Date(s) - 29/10/2021
10 h 00 - 11 h 00
CNAM, accès 31, salle 31.2.87
Speakers: Mouhamadou Lamine NDAO et Fadela SADOU ZOULEYA, stagiaires dans l’équipe MSDMA
Title: Clustering with missing values: how and why can we use multiple imputation?
Abstract: Multiple imputation (MI) is a popular method to deal with missing values. The methodology is well established for applying various analysis methods (like linear or logistic regression for instance) when data are incomplete. However, dealing with missing values in clustering by using MI remains a recent topic of research and is not yet well studied. The principle essentially consists in 1) imputing the incomplete data set M times, by using dedicated imputation model 2) applying a clustering method (e.g. k-means) on each imputed data set 3) aggregating the M partitions using consensus clustering (Basagna et al. 2013; Bruckers et al. 2017; Faucheux et al. 2021; Audigier and Niang, 2021)

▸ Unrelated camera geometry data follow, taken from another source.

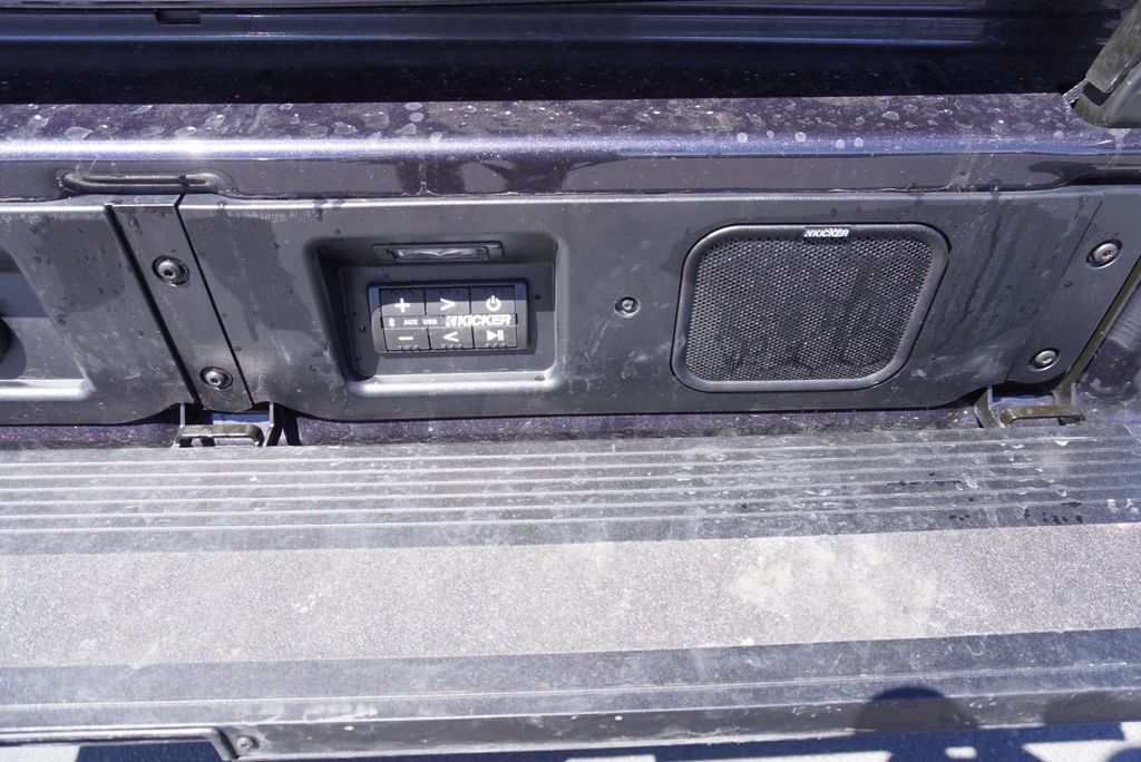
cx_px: 570
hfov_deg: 73.7
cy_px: 381
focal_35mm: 24
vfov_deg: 53.2
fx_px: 761
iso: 100
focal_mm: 16
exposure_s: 1/100
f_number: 5
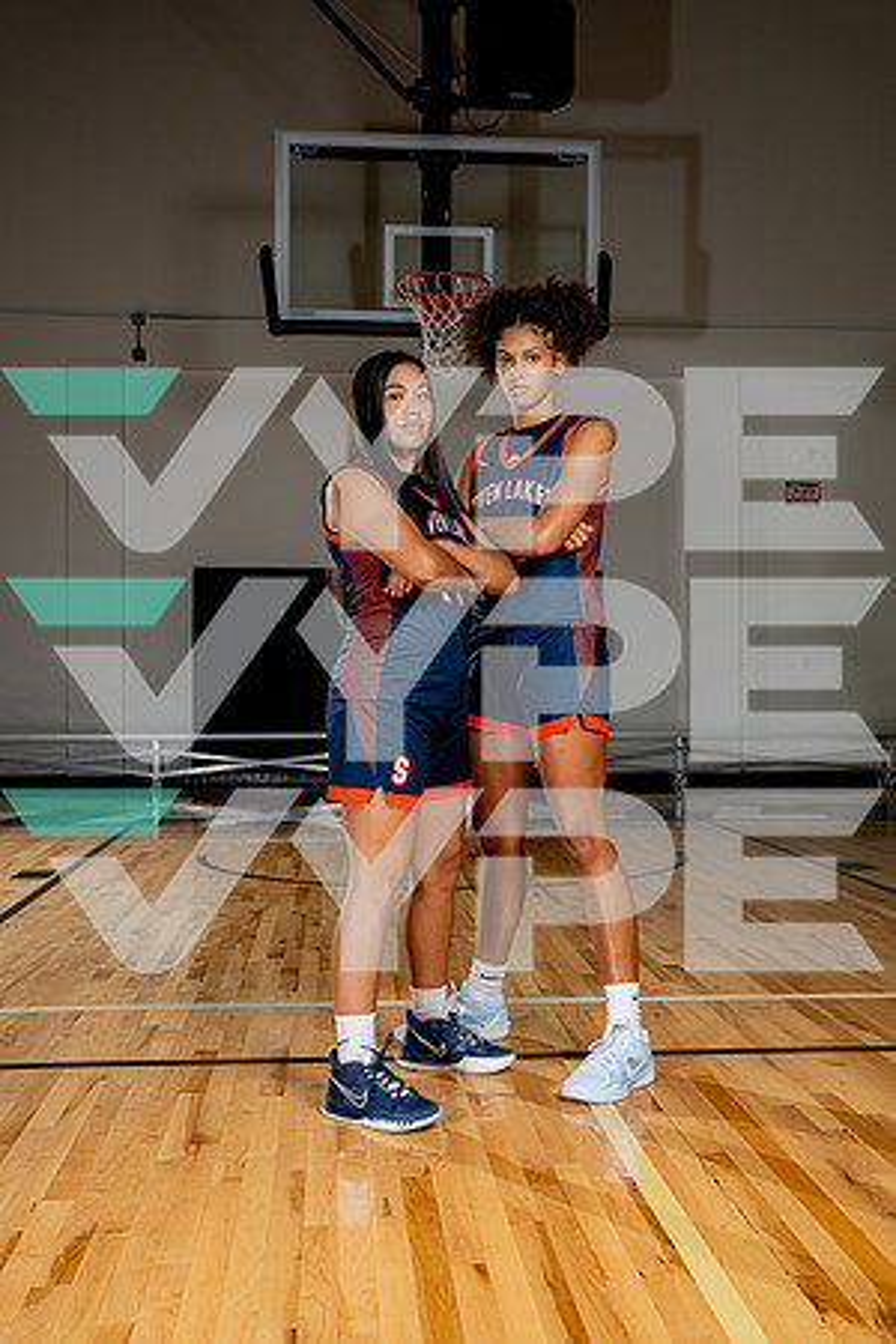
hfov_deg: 35.1
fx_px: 1419
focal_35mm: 38
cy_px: 672
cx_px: 448
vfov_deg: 50.7
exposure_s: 1/250
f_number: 5.6
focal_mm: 38
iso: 200
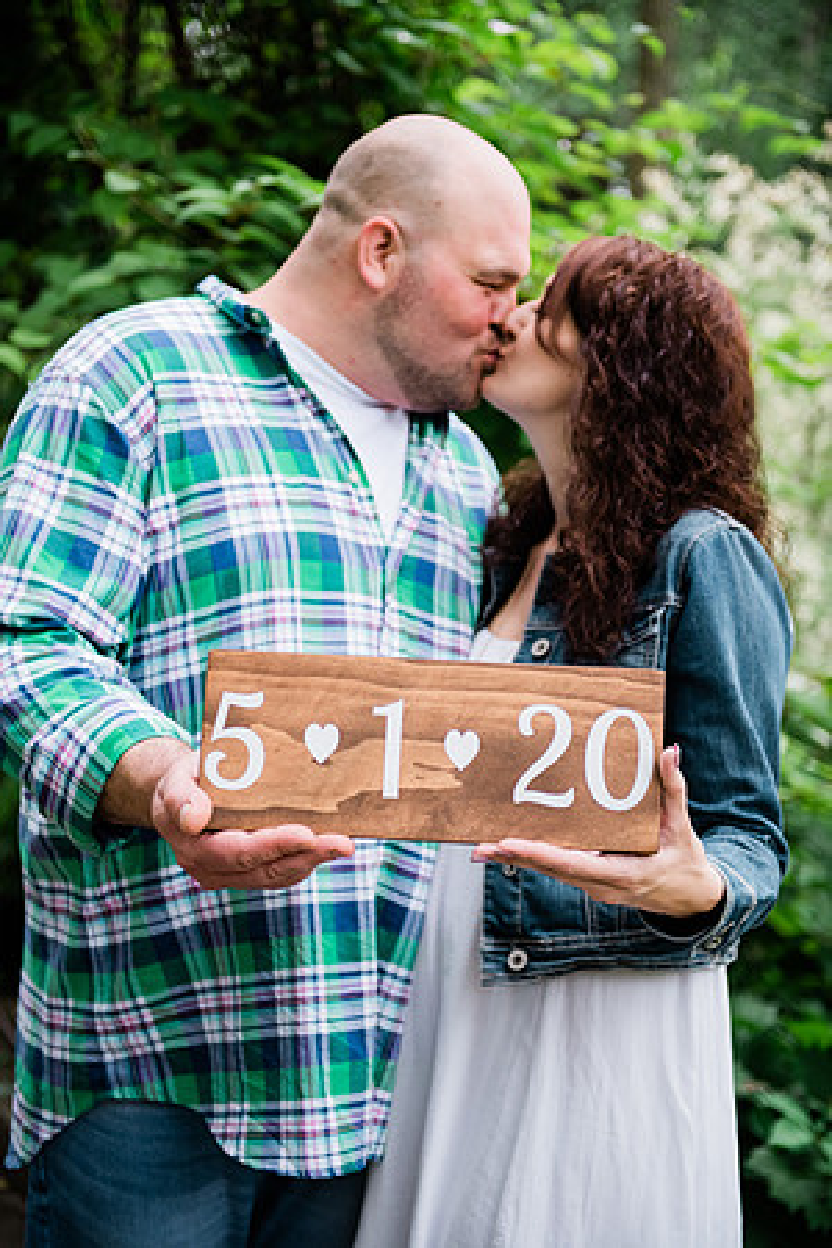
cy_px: 624
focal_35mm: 60
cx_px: 416
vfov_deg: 33.4
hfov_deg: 22.6
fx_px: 2080
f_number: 2.8
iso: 640
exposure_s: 1/160
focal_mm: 60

Aggregation of partitions is generally performed considering all partitions have the same weight. This uniform weighting makes sense since the imputation step assumes that each imputed data set is imputed independently of the others (conditionally on observed values). In such a case, there is no reason to give a larger or smaller weight for certain partitions. However, independence is difficult to guarantee in practice. If the independence assumption is not respected, then the M partitions obtained from the M imputed data sets are not well representative of the set of partitions compatible with the observed values. To account for the under (or over)-representativeness, a non-uniform weighting for partitions can be considered. This corresponds to the use of weighted consensus techniques, like WNMF (Tao and Ding, 2008), instead of unweighted consensus methods. Thus, a first part of this talk will consist in investigating how weighted consensus clustering can be useful for aggregating partitions.
A second part of this talk will deal with the relevance of using MI to address missing values in clustering. Indeed, some clustering methods have already been extended to handle missing values. For instance, the k-pod algorithm (Chi et al., 2016) has been proposed to apply k-means clustering on incomplete data. Such techniques are named “direct methods” since they do not (explicitly) require an imputation step to perform clustering. Through a simulation study, clustering after MI is compared to clustering by direct methods for various clustering techniques (k-means, fuzzy c-means, clustering by gaussian mixture).
The conclusions of theses studies are quite unexpected. First, unlike regression models, applying clustering after MI is quite robust to the non-independence of imputed values between the M data sets. Second, while direct methods are known to provide similar inference to those obtained by MI, MI outperforms generally direct methods in clustering.